### MATERIAL SHOWN
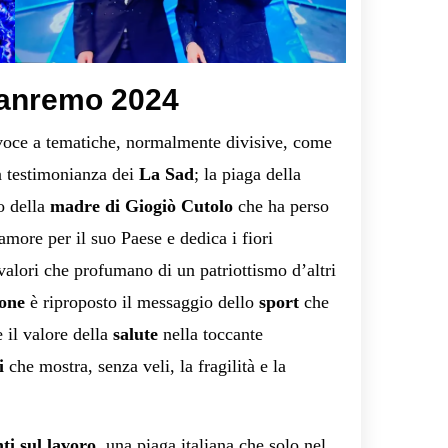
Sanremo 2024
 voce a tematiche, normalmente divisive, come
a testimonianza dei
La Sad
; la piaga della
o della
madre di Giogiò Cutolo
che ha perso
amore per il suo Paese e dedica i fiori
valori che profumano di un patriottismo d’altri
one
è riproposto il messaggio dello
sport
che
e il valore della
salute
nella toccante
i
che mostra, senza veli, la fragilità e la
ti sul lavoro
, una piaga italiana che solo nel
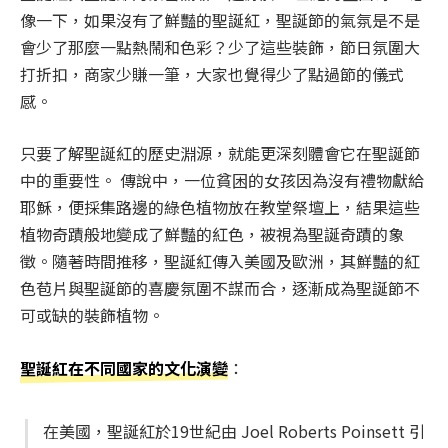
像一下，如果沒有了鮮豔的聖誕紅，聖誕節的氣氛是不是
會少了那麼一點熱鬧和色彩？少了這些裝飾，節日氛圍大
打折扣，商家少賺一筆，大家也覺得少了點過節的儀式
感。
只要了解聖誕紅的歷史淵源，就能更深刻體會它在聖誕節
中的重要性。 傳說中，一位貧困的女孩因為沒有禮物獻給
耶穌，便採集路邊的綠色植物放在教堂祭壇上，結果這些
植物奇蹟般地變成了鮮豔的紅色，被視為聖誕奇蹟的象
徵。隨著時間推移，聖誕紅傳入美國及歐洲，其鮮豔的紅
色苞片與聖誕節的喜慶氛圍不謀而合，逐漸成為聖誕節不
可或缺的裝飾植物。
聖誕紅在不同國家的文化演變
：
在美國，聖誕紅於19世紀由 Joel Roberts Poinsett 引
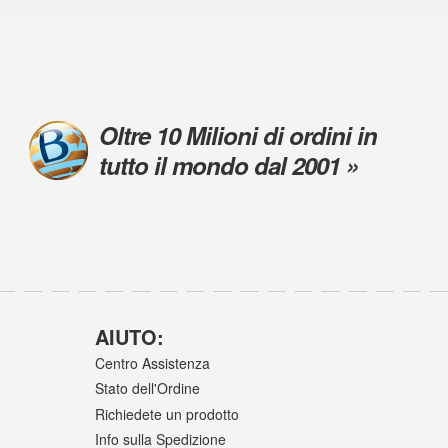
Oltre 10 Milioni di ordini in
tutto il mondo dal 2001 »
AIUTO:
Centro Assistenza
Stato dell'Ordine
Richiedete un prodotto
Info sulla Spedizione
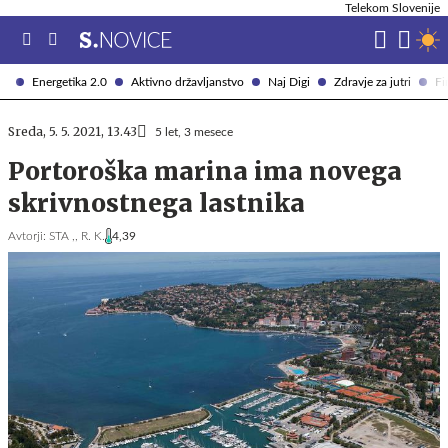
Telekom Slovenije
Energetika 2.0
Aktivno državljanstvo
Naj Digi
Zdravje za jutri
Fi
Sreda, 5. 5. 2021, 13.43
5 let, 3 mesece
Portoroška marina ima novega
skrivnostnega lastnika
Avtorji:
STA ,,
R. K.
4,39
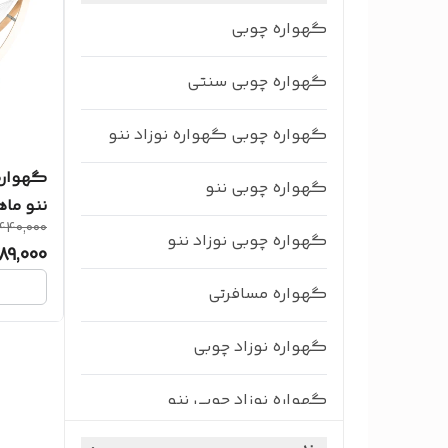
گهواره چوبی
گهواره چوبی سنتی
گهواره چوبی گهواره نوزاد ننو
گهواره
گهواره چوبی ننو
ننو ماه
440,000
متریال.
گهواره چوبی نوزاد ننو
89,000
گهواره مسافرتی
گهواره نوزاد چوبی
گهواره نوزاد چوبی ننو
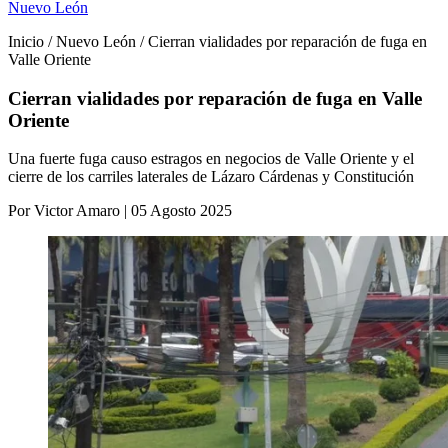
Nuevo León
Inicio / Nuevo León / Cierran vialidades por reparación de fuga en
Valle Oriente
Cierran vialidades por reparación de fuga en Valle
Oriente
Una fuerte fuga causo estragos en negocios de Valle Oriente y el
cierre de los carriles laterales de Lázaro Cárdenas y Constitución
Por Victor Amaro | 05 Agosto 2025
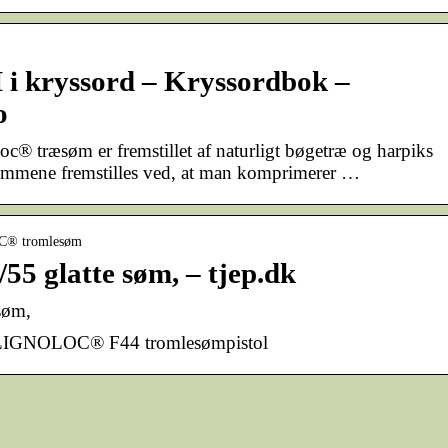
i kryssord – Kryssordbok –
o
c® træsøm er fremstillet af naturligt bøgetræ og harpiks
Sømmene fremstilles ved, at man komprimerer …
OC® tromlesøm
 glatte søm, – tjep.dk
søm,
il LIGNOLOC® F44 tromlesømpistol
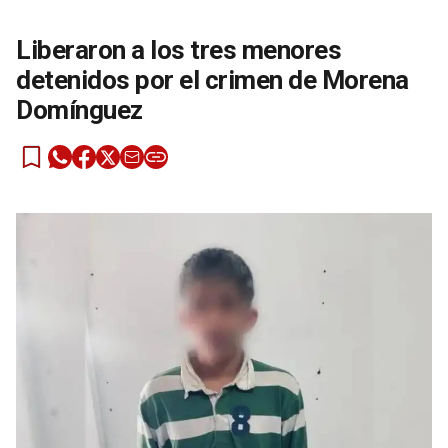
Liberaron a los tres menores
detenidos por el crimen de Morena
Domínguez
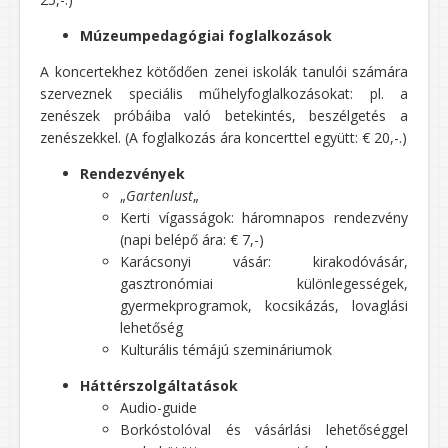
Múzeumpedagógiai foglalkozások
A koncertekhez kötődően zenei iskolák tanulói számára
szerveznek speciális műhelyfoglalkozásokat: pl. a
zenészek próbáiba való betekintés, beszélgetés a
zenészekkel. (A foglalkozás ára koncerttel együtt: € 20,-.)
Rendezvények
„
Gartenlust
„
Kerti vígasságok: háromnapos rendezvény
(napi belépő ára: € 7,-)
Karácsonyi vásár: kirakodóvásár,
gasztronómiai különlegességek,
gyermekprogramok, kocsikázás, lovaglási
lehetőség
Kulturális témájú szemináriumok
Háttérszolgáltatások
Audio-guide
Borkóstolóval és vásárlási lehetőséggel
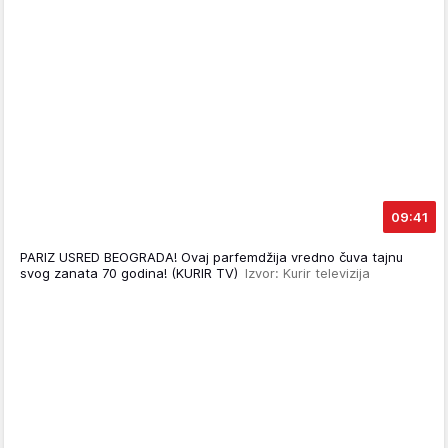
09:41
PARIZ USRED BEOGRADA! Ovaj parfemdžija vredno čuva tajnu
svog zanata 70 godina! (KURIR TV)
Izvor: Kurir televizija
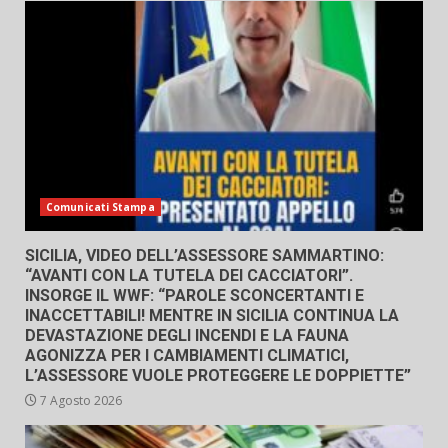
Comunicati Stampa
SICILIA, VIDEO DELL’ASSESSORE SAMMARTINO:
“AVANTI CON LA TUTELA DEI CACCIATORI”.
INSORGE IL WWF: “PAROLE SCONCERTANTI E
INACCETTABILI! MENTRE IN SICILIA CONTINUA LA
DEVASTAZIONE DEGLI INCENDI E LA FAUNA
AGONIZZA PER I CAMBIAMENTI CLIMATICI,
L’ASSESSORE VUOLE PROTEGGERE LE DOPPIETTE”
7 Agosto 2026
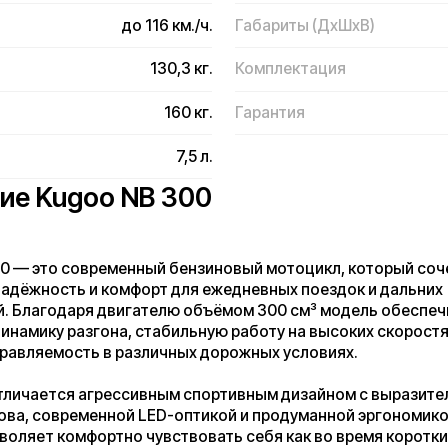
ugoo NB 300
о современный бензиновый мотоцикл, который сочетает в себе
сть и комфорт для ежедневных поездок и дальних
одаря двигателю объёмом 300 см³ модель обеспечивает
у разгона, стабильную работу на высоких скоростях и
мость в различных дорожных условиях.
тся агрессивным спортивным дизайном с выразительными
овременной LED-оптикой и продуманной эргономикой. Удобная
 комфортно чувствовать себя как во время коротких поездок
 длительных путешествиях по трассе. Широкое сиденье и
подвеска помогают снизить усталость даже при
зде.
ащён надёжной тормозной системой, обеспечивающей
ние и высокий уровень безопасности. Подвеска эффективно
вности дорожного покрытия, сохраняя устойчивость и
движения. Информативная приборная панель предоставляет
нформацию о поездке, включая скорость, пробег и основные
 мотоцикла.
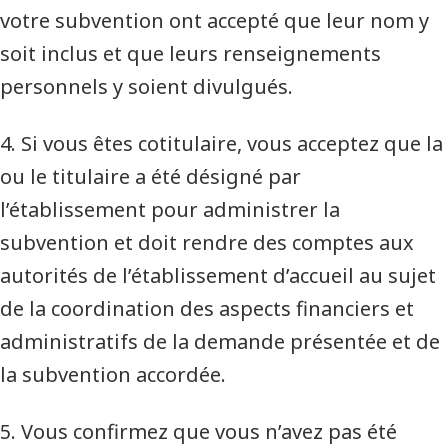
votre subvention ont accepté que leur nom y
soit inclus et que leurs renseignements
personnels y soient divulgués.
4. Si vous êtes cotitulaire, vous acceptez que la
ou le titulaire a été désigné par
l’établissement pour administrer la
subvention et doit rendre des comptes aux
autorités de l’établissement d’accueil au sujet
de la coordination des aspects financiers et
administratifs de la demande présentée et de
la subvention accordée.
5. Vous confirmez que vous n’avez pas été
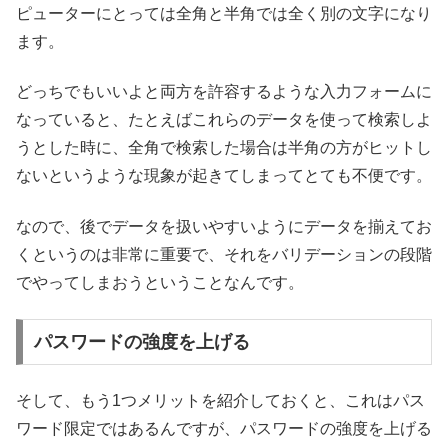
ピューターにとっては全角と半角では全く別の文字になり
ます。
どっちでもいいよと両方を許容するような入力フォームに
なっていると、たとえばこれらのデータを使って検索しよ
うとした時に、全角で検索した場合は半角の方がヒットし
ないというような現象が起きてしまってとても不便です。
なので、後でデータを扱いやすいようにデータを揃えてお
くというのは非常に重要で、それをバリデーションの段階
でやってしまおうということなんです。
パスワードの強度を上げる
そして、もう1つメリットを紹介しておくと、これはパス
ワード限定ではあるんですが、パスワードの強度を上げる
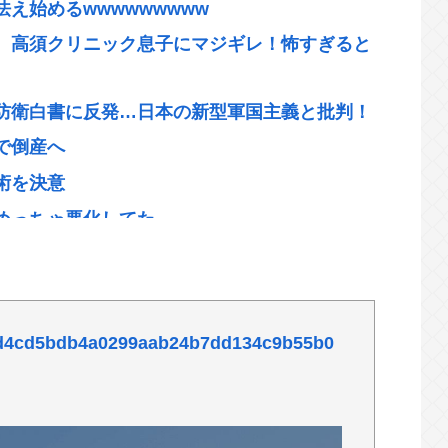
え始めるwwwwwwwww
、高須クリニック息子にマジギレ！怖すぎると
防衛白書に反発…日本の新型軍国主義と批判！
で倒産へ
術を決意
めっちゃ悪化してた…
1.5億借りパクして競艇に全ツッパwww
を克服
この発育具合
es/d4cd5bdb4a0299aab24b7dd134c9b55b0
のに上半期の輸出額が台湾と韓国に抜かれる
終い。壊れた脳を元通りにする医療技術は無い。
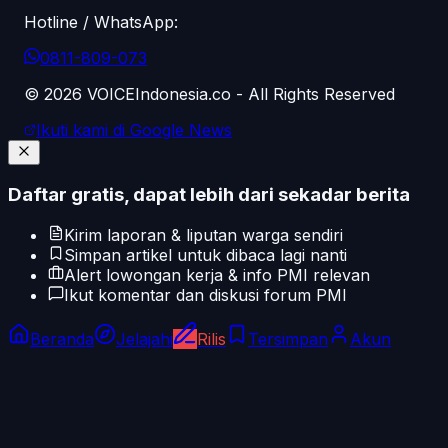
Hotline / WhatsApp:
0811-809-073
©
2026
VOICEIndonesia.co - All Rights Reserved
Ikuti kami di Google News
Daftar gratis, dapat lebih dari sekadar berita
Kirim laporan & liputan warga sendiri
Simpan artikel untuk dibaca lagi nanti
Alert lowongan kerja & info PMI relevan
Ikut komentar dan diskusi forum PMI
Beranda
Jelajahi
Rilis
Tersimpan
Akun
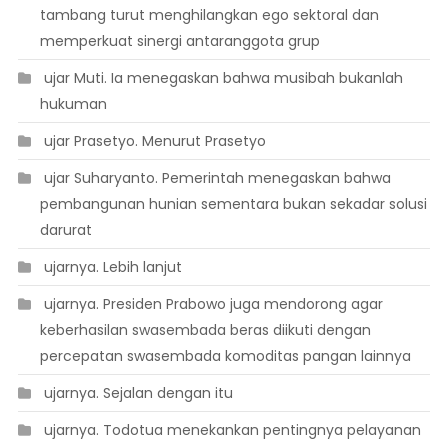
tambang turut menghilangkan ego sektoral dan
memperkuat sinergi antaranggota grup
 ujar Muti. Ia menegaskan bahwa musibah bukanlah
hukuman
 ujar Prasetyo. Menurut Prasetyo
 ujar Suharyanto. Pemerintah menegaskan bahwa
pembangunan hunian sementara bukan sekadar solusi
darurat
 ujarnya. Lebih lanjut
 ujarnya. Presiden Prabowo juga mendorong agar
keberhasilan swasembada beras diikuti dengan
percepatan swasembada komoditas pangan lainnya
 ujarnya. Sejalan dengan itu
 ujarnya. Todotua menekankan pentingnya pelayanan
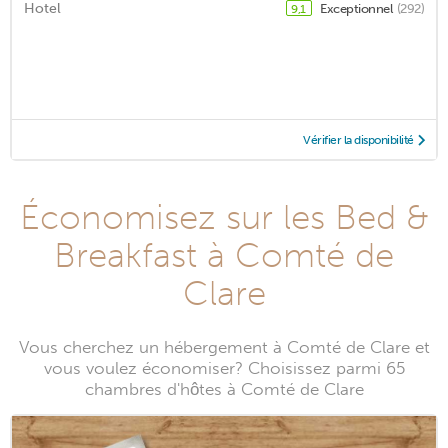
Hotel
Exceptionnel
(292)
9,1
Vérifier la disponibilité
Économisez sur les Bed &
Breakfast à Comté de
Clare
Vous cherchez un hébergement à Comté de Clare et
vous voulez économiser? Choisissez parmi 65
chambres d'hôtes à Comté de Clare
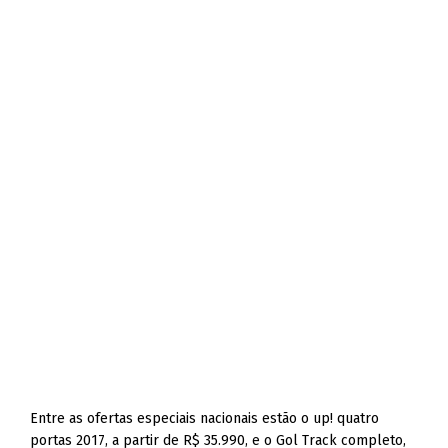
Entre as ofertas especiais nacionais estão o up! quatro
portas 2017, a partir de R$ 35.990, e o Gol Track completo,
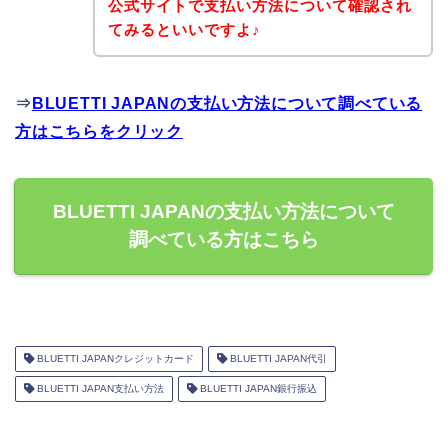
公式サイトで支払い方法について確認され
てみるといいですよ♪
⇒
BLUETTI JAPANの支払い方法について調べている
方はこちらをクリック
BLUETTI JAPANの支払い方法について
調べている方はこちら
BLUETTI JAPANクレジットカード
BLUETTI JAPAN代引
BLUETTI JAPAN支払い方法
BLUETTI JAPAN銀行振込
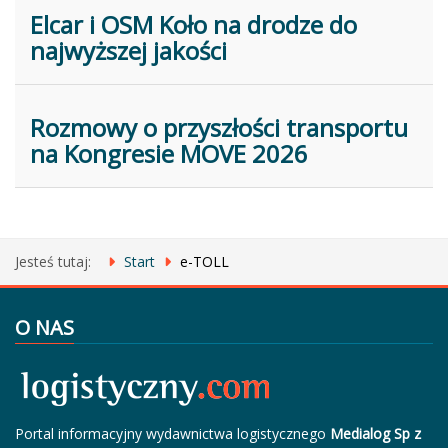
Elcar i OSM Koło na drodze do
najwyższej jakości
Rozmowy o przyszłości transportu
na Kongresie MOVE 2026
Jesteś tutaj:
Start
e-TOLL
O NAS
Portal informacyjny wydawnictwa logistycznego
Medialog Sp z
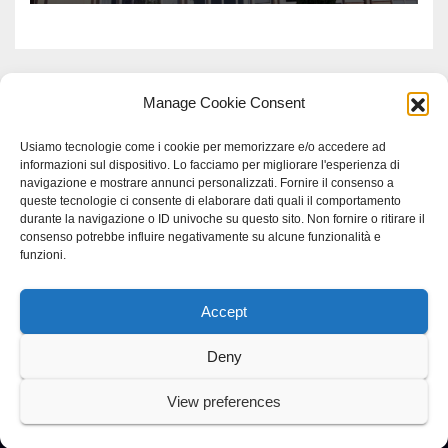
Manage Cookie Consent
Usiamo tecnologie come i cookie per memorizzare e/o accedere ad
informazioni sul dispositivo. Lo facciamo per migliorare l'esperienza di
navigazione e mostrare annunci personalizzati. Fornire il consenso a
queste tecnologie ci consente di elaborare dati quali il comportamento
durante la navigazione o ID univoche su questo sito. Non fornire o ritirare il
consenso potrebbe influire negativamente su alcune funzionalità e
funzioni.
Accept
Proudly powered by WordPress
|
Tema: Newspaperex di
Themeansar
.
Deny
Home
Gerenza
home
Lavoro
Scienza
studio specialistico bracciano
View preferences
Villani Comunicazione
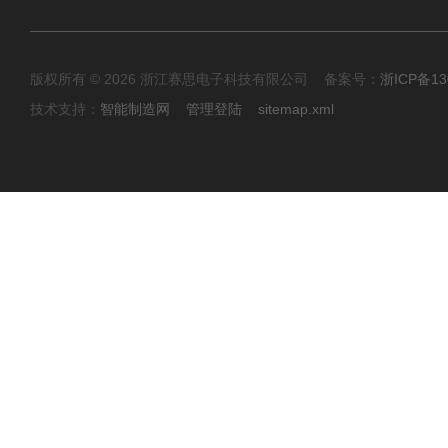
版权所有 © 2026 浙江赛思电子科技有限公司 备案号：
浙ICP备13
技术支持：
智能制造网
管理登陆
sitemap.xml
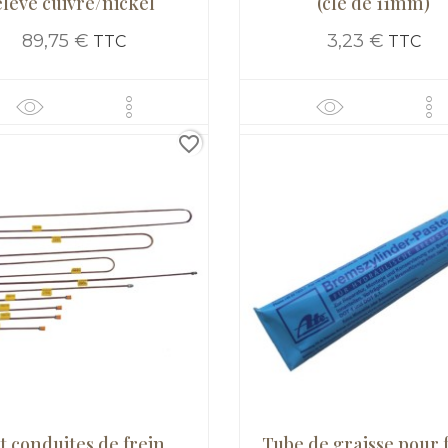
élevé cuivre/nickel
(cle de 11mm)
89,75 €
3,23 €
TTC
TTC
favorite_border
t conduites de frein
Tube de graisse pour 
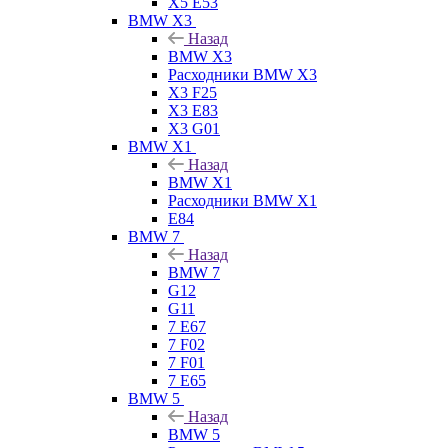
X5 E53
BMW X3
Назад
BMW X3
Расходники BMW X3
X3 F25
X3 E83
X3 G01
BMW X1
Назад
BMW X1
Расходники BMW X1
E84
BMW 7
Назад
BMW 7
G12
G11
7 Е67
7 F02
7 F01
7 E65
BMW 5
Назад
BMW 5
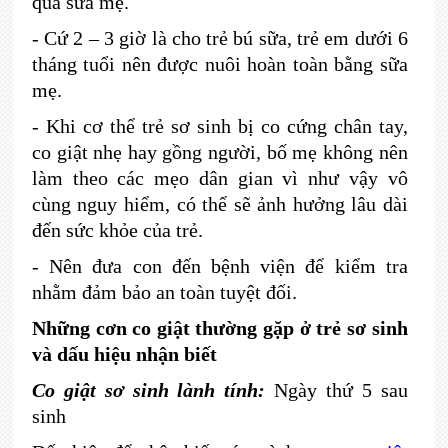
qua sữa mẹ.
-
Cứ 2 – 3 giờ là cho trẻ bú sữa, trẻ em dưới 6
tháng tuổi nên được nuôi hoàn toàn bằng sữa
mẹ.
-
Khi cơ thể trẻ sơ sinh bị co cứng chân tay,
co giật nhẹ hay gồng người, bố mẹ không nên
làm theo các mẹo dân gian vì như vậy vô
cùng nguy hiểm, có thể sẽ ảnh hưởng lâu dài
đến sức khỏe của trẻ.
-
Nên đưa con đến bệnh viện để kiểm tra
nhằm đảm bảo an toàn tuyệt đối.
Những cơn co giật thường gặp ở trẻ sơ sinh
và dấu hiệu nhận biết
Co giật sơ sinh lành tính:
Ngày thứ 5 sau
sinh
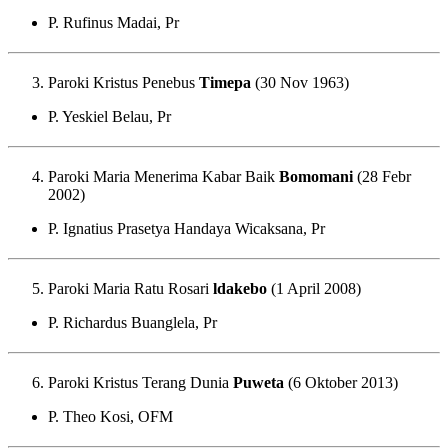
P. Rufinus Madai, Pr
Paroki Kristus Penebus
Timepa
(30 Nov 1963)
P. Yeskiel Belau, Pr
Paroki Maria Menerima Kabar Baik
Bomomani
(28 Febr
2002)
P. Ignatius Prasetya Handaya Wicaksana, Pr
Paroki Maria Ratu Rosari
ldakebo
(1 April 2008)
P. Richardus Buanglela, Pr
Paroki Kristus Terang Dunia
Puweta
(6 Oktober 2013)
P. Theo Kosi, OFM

### WORK REQUEST
Count the lines in the entries that contain the string "ASSESSORE", treating uppercase and lowercase as different, and reply with only that number.

### SOLUTION TO THE EXERCISE
2